About 75% of new passenger vehicles make at least part of their journey to the dealership on trains, according to the American Association of Railroads. General costs for rail shipping, exclusive of volatile fuel prices, have followed a similar trend, based on data from the AAR.
Given the complexity of how destination fees are calculated and then equalized across the nation, it’s difficult to determine whether carmakers are profiting from them. No automaker provided Consumer Reports with a detailed breakdown of the calculations, said Monticello.
If they are profiting, said Edmunds.com’s Montoya, it’s not by a lot. Car prices have increased annually and there’s probably enough room there, especially on these more expensive trucks and SUVs everyone has been buying, to make money. Carmakers hardly need to sneak in more profit through fees, he said.
As far as a car shopper is concerned, there’s no point asking a dealer to reduce the destination fee.

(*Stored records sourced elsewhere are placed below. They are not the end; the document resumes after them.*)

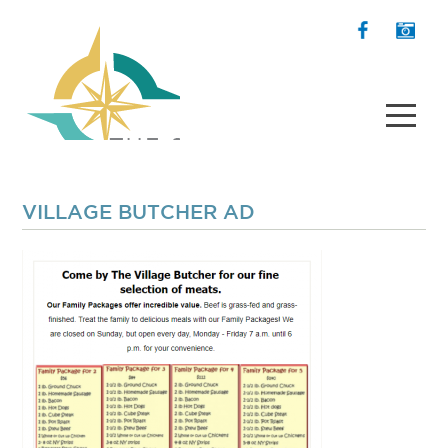
VILLAGE BUTCHER AD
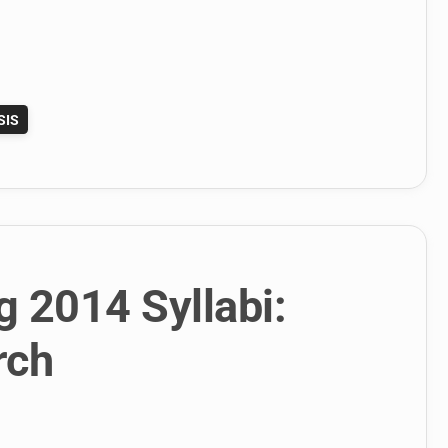
SIS
g 2014 Syllabi:
rch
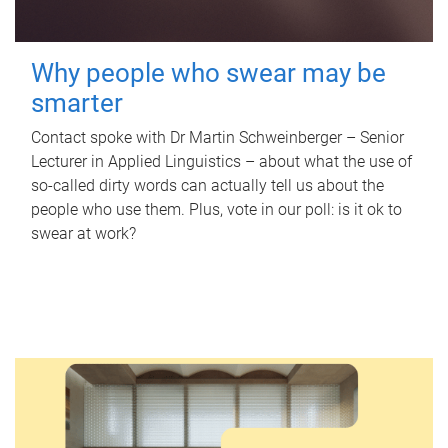
Why people who swear may be
smarter
Contact spoke with Dr Martin Schweinberger – Senior
Lecturer in Applied Linguistics – about what the use of
so-called dirty words can actually tell us about the
people who use them. Plus, vote in our poll: is it ok to
swear at work?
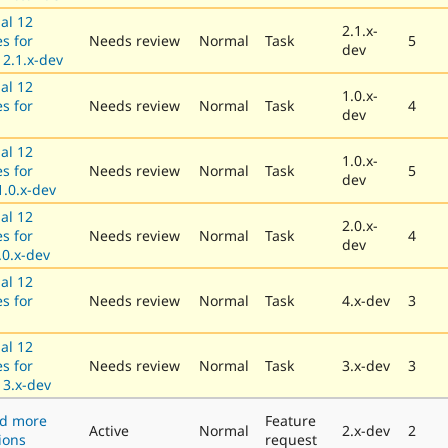
al 12
2.1.x-
es for
Needs review
Normal
Task
5
dev
 2.1.x-dev
al 12
1.0.x-
es for
Needs review
Normal
Task
4
dev
al 12
1.0.x-
es for
Needs review
Normal
Task
5
dev
.0.x-dev
al 12
2.0.x-
es for
Needs review
Normal
Task
4
dev
.0.x-dev
al 12
es for
Needs review
Normal
Task
4.x-dev
3
al 12
es for
Needs review
Normal
Task
3.x-dev
3
3.x-dev
dd more
Feature
Active
Normal
2.x-dev
2
ions
request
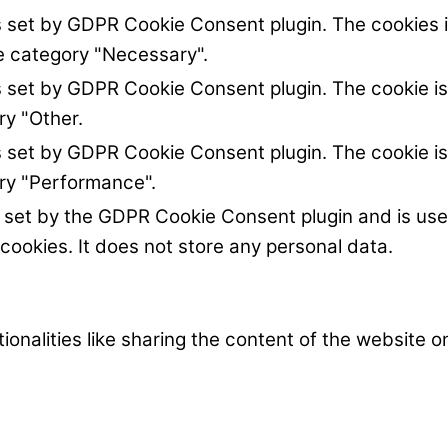
s set by GDPR Cookie Consent plugin. The cookies i
he category "Necessary".
s set by GDPR Cookie Consent plugin. The cookie is
ry "Other.
s set by GDPR Cookie Consent plugin. The cookie is
ory "Performance".
s set by the GDPR Cookie Consent plugin and is us
 cookies. It does not store any personal data.
ionalities like sharing the content of the website 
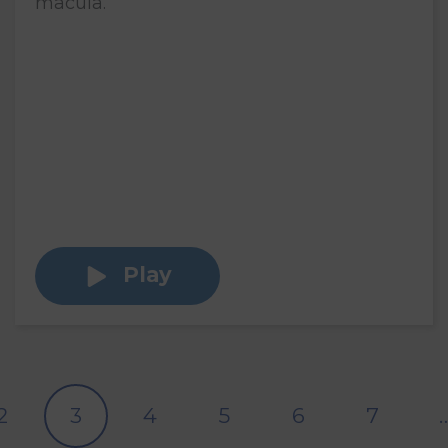
macula.
Play
2
3
4
5
6
7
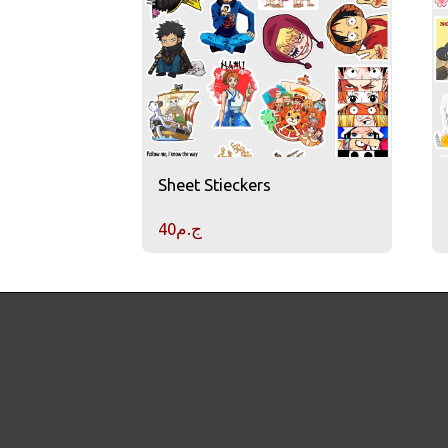
Sheet Stieckers
40
ج.م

“The first rule of destination charges is you don’t talk about destination charges,” said Consumer Reports’ Monticello, referring to a line from the movie “Fight Club.”
If you focus too much on that fee, said Montoya, you could be missing bigger available discounts, anyway.
What you can do, Monticello and Montoya both suggested, is keep in mind that you will be paying that amount, know exactly what it is, and include that and other fees in the total figure you’re willing to pay for the vehicle. Then negotiate based on that total number rather than getting hung up on any one figure.